The award was first given in Oct. 2009, and two new recipients are annually chosen.
According to Meadows, “recipients of the award are pioneering artists and scholars who posses an emerging international profile, are active in a discipline represented by one of the academic units within Meadows School of the Arts.”
The academic units within Meadows include advertising, art, art history, arts administration, cinema-television, corporate communications, dance, journalism, music and theatre.
The honor is sponsored by the Meadows School and The Meadows School Foundation, each prize winner is awarded pay for a month’s rent in Dallas and a $25,000 stipend.
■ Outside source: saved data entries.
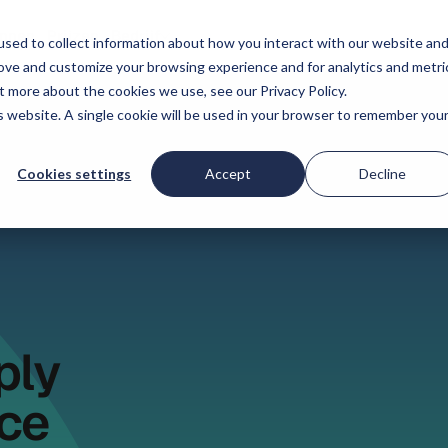
onnen
Prijzen
Bedrijf
sed to collect information about how you interact with our website an
rove and customize your browsing experience and for analytics and metri
t more about the cookies we use, see our Privacy Policy.
is website. A single cookie will be used in your browser to remember you
Cookies settings
Accept
Decline
ply
ce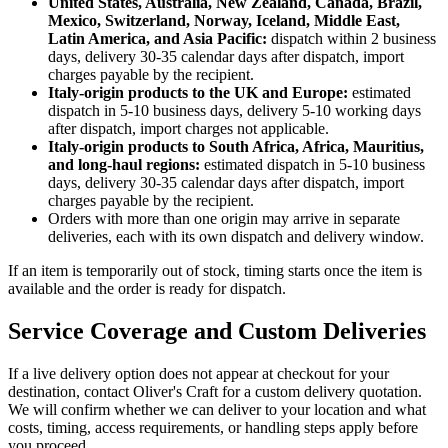
United States, Australia, New Zealand, Canada, Brazil,
Mexico, Switzerland, Norway, Iceland, Middle East,
Latin America, and Asia Pacific:
dispatch within 2 business
days, delivery 30-35 calendar days after dispatch, import
charges payable by the recipient.
Italy-origin products to the UK and Europe:
estimated
dispatch in 5-10 business days, delivery 5-10 working days
after dispatch, import charges not applicable.
Italy-origin products to South Africa, Africa, Mauritius,
and long-haul regions:
estimated dispatch in 5-10 business
days, delivery 30-35 calendar days after dispatch, import
charges payable by the recipient.
Orders with more than one origin may arrive in separate
deliveries, each with its own dispatch and delivery window.
If an item is temporarily out of stock, timing starts once the item is
available and the order is ready for dispatch.
Service Coverage and Custom Deliveries
If a live delivery option does not appear at checkout for your
destination, contact Oliver's Craft for a custom delivery quotation.
We will confirm whether we can deliver to your location and what
costs, timing, access requirements, or handling steps apply before
you proceed.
Additionally, the winners perform in Dallas and work with Meadows students.
This year, the winners are two women, interdisciplinary artist Tania Bruguera, and musician Nadia Sirota.
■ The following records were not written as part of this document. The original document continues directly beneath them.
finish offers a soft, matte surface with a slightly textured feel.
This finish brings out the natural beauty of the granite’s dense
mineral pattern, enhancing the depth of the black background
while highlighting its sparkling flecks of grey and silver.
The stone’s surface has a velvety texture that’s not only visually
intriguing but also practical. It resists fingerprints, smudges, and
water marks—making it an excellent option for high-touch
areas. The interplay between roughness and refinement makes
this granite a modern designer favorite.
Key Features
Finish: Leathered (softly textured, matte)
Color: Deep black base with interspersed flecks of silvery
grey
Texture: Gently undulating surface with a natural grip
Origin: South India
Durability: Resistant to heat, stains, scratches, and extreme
Sirota has been living in New York as a violist, while balancing an Internet streaming radio show.
“I work with so any different composers and bands and ensembles and groups and most of the time I am sort of identifying as one part of a whole…it’s not that often I get to kind of step back and think about how it is I have put together a career in music via all of these angles,” Sirota said.
She spent six years at Julliard studying and earning a Masters degree.
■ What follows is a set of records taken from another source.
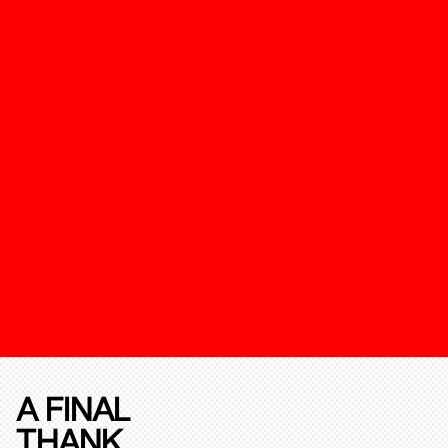
A FINAL
THANK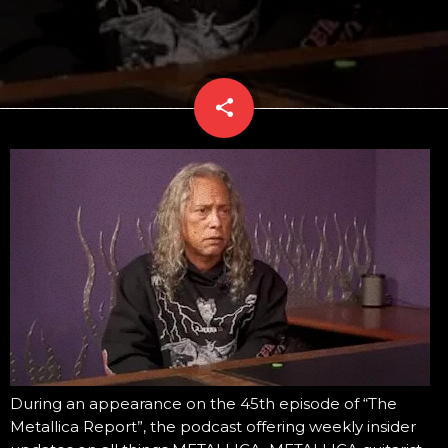
share
email
During an appearance on the 45th episode of “The
Metallica Report”, the podcast offering weekly insider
In addition to performing classical concert music, Sirota’s talents can be heard on recent albums by Grizzly Bear, Jónsi, The National Ratatat, and Arcade Fire’s Grammy-winning album “The Suburbs.”
Her goals towards her upcoming career at SMU are to teach Meadows students the elements of her educational career that she never got a chance to pick up herself.
Matt Albert, the Visiting-artist-on-Residence and Director of Chamber Music at Meadows explained that, “The Meadows Prize is about recognizing people kind of coming into a major career and that’s exactly where Nadia is.”
Nadia is one of the founders of the American Contemporary Music Ensemble, and released her debut album, “First”, which became New York Times 2009 record of the year.
The second winner, Tania Bruguera is a performance artist who wants to influence politics through her artwork.
Bruguera defines her method through the terms “arte de conducta,” meaning conduct or behavior art, and “arte útil,” which refers to useful art.
She graduated with a Masters in Fine Arts from the School of Art Institute of Chicago and studied at Instituto Superior de Arte in Cuba.
Bruguera was born in Cuba and has showcased her work worldwide.
A few of the locations where she has exhibited her art include Shanghai, Venice and Sao Paolo.
Currently she is an Assistant Professor at The University of Chicago in their Department of Visual Arts.
Bruguera founded Arte de Conducta, which is a program at her Alma Mater in Havana.
Sirota will be at SMU April 1-14, 2013 and Oct. 7-19 and Bruguera will stay April 7-20, 2013 and Sept. 22-Oct. 5.